## EXERCISE A
Reproduce the assignment text starting at "- Identify when to" and ending at "too many categories.", swapping each "Identify" for "Recognize".

## TEXT SEGMENT
# BAIT 509 Assignment 2: Preprocessing, Pipelines and Hyperparameter Tuning

__Evaluates__: Lectures 4 - 6. 

__Rubrics__: Your solutions will be assessed primarily on the accuracy of your coding, as well as the clarity and correctness of your written responses. The MDS rubrics provide a good guide as to what is expected of you in your responses to the assignment questions and how the TAs will grade your answers. See the following links for more details:

- [mechanics_rubric](https://github.com/UBC-MDS/public/blob/master/rubric/rubric_mech.md): submit an assignment correctly.
- [accuracy rubric](https://github.com/UBC-MDS/public/blob/master/rubric/rubric_accuracy.md): evaluating your code.
- [reasoning rubric](https://github.com/UBC-MDS/public/blob/master/rubric/rubric_reasoning.md): evaluating your written responses.
- [autograde rubric](https://github.com/UBC-MDS/public/blob/master/rubric/rubric_autograde.md): evaluating questions that are either right or wrong (can be done either manually or automatically).

## Tidy Submission 
rubric={mechanics:2}

- Complete this assignment by filling out this jupyter notebook.
- Any place you see `...` or `____`, you must fill in the function, variable, or data to complete the code.
- Use proper English, spelling, and grammar.
- You will submit two files on Canvas:
    1. This jupyter notebook file containing your responses ( an `.ipynb` file); and,
    2. An `.html` file of your completed notebook that will render directly on Canvas without having to be downloaded.
        - To generate this html file you can click `File` -> `Export Notebook As` -> `HTML` in JupyterLab or type the following into a terminal `jupyter nbconvert --to html_embed assignment.ipynb`).
    
Submit your assignment through UBC Canvas by the deadline listed there.

## Introduction and learning goals <a name="in"></a>
<hr>

Welcome to the assignment! In this assignment, you will practice:

- Identify when to implement feature transformations such as imputation and scaling.
- Apply `sklearn.pipeline.Pipeline` to build a machine learning pipeline.
- Use `sklearn` for applying numerical feature transformations on the data.
- Identify when it's appropriate to apply ordinal encoding vs one-hot encoding.
- Explain strategies to deal with categorical variables with too many categories.
- Use `ColumnTransformer` to build all our transformations together into one object and use it with `scikit-learn` pipelines.
- Carry out hyperparameter optimization using `sklearn`'s `GridSearchCV` and `RandomizedSearchCV`.

## Introduction <a name="in"></a>
<hr>

A crucial step when using machine learning algorithms on real-world datasets is preprocessing. This assignment will give you some practice to build a preliminary supervised machine learning pipeline on a real-world dataset.

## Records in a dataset
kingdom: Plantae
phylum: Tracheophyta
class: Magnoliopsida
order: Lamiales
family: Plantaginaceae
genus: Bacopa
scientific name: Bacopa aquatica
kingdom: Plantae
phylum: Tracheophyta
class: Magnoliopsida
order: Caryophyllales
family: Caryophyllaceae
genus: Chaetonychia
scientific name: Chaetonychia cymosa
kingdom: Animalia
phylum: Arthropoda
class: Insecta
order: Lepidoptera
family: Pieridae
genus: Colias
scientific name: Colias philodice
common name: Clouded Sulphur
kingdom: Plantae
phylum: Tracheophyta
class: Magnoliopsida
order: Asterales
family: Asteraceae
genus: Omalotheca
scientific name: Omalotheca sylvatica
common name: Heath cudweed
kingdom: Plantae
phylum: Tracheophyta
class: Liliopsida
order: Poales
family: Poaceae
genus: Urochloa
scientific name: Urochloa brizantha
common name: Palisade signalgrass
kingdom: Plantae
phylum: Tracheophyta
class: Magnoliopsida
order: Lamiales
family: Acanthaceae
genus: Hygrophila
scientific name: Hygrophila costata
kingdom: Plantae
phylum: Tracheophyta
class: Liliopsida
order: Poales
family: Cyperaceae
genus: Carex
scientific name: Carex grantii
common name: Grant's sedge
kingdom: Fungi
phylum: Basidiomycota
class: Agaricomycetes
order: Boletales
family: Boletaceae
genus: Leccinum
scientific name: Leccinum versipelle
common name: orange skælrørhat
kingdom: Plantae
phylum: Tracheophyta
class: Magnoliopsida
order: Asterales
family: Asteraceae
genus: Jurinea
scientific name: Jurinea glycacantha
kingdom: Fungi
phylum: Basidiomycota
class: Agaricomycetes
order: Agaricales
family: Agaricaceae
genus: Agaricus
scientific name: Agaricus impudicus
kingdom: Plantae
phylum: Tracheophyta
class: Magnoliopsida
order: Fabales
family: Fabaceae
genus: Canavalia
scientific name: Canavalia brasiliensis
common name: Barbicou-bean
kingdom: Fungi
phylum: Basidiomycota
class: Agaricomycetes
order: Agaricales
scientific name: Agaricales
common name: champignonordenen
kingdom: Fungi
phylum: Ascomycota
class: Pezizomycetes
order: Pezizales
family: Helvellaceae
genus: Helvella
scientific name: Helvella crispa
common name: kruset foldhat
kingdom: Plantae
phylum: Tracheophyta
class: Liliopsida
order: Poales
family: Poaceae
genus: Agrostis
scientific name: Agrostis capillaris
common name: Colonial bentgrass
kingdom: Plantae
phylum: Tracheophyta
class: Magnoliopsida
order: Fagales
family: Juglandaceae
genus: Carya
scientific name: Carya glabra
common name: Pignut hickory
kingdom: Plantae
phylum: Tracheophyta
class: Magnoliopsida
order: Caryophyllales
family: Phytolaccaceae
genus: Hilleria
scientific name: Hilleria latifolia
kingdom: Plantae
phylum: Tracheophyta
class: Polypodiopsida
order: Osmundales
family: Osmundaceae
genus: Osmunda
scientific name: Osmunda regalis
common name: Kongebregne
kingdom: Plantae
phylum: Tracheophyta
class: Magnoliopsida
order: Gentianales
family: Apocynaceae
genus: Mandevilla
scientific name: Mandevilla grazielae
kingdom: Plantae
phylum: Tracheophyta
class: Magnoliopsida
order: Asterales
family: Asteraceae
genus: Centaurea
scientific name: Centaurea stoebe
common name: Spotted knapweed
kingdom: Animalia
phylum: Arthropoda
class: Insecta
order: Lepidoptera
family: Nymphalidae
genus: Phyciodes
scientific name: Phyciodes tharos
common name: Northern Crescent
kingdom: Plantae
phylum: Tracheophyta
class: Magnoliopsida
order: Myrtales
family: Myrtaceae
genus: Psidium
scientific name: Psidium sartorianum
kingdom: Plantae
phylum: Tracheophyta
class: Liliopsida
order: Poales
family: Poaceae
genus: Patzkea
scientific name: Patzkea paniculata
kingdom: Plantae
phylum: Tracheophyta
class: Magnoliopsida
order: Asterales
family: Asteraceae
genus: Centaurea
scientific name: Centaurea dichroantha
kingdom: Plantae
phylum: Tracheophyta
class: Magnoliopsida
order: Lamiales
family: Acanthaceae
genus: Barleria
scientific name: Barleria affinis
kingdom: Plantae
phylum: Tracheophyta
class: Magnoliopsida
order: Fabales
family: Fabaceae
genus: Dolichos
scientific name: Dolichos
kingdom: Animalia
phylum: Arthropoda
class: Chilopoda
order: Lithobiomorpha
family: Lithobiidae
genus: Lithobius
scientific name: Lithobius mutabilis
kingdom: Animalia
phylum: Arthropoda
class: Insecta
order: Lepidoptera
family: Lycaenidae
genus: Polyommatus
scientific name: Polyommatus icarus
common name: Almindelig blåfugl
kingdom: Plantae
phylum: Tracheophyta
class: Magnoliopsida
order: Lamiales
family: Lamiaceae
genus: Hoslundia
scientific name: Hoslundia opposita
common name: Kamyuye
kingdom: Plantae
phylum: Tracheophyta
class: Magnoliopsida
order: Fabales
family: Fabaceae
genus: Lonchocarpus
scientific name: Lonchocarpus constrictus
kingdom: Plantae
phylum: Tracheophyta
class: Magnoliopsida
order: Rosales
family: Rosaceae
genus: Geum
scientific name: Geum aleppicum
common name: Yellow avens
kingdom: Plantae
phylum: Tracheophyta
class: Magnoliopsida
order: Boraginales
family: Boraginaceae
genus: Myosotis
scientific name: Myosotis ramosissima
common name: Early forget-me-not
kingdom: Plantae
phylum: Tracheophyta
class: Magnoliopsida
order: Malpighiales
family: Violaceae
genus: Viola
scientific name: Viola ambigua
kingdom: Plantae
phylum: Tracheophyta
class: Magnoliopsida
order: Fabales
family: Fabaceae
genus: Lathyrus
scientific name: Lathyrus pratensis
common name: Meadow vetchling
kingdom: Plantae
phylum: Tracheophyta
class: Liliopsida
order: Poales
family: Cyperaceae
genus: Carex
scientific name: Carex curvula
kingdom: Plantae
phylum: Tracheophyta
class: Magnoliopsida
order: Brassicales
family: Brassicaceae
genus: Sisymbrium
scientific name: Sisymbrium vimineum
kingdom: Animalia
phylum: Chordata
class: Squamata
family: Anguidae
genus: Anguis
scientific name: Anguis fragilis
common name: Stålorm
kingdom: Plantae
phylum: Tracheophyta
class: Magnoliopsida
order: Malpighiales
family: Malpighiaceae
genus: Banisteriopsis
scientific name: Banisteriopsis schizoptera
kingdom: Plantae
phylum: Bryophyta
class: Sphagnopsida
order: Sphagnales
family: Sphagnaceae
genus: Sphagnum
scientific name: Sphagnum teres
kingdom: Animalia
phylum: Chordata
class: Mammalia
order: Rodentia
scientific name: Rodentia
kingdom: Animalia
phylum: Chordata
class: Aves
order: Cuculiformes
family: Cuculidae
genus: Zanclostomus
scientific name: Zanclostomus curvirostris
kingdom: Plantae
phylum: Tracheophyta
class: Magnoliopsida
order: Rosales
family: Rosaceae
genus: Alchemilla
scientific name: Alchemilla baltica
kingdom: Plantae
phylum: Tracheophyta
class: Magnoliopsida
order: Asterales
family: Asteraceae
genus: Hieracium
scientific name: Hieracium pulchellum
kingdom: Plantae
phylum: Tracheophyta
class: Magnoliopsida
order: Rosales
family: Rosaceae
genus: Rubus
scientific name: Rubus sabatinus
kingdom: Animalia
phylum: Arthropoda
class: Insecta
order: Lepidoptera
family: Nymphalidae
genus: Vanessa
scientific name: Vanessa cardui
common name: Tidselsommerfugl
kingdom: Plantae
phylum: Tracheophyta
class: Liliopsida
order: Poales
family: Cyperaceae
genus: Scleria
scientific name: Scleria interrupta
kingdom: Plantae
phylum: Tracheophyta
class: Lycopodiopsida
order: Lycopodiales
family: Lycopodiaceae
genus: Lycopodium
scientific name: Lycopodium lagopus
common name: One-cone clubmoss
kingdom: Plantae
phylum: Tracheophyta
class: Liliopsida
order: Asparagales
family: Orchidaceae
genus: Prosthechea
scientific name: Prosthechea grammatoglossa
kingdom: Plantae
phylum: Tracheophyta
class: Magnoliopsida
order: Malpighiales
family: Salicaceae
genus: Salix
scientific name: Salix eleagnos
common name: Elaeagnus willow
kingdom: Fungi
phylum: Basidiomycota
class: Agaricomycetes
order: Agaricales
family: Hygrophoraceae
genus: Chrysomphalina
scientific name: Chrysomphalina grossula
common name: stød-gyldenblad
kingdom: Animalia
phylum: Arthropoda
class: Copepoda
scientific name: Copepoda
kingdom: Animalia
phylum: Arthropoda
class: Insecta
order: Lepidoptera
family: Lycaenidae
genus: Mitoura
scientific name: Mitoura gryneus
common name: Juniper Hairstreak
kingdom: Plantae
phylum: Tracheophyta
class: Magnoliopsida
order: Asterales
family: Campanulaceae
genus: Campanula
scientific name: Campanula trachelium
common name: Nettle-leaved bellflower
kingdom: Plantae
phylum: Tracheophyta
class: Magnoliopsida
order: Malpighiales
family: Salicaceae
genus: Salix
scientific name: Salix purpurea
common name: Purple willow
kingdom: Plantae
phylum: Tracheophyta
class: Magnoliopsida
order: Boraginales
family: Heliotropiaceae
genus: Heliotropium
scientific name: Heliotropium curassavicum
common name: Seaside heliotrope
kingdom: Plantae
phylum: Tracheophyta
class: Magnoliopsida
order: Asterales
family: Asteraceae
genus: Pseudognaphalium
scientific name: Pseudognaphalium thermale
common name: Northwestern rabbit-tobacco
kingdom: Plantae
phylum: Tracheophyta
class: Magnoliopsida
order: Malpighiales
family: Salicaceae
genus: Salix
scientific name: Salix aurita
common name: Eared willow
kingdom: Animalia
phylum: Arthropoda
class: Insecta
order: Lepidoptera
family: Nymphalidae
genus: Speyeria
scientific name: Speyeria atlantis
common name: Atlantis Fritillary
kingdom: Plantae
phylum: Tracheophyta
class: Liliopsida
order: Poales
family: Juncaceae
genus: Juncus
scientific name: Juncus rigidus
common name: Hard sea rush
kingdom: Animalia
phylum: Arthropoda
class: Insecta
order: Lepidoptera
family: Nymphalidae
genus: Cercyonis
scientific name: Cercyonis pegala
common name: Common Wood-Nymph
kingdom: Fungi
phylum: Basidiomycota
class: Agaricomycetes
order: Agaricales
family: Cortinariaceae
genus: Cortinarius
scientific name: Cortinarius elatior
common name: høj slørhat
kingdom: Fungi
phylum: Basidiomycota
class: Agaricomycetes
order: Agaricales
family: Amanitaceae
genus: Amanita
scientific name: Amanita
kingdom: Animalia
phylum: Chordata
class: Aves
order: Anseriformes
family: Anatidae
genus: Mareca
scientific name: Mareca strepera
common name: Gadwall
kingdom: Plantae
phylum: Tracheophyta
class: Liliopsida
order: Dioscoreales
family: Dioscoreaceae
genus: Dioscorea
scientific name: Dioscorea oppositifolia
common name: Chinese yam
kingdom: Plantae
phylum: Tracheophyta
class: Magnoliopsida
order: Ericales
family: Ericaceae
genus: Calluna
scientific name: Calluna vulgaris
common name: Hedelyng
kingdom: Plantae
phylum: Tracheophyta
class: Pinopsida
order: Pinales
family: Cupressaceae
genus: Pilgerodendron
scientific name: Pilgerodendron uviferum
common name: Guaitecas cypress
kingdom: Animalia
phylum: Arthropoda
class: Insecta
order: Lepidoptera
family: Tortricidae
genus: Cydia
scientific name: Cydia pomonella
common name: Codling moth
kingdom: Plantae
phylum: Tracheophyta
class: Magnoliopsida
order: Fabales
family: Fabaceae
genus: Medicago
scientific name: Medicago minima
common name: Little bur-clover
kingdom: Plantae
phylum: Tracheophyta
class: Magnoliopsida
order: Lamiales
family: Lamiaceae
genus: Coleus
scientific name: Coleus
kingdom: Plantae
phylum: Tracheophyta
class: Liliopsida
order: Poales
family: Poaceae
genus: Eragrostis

## EXERCISE B
Output the dataset rows as a Markdown table with the columns Position and Line, starting at the line that contains "genus: Calluna" and ending at the line that contains "scientific name: Cydia pomonella". Skip blank lines.

## COMPLETE RESPONSE A
- Recognize when to implement feature transformations such as imputation and scaling.
- Apply `sklearn.pipeline.Pipeline` to build a machine learning pipeline.
- Use `sklearn` for applying numerical feature transformations on the data.
- Recognize when it's appropriate to apply ordinal encoding vs one-hot encoding.
- Explain strategies to deal with categorical variables with too many categories.

## COMPLETE RESPONSE B
| Position | Line |
|---|---|
| 1 | genus: Calluna |
| 2 | scientific name: Calluna vulgaris |
| 3 | common name: Hedelyng |
| 4 | kingdom: Plantae |
| 5 | phylum: Tracheophyta |
| 6 | class: Pinopsida |
| 7 | order: Pinales |
| 8 | family: Cupressaceae |
| 9 | genus: Pilgerodendron |
| 10 | scientific name: Pilgerodendron uviferum |
| 11 | common name: Guaitecas cypress |
| 12 | kingdom: Animalia |
| 13 | phylum: Arthropoda |
| 14 | class: Insecta |
| 15 | order: Lepidoptera |
| 16 | family: Tortricidae |
| 17 | genus: Cydia |
| 18 | scientific name: Cydia pomonella |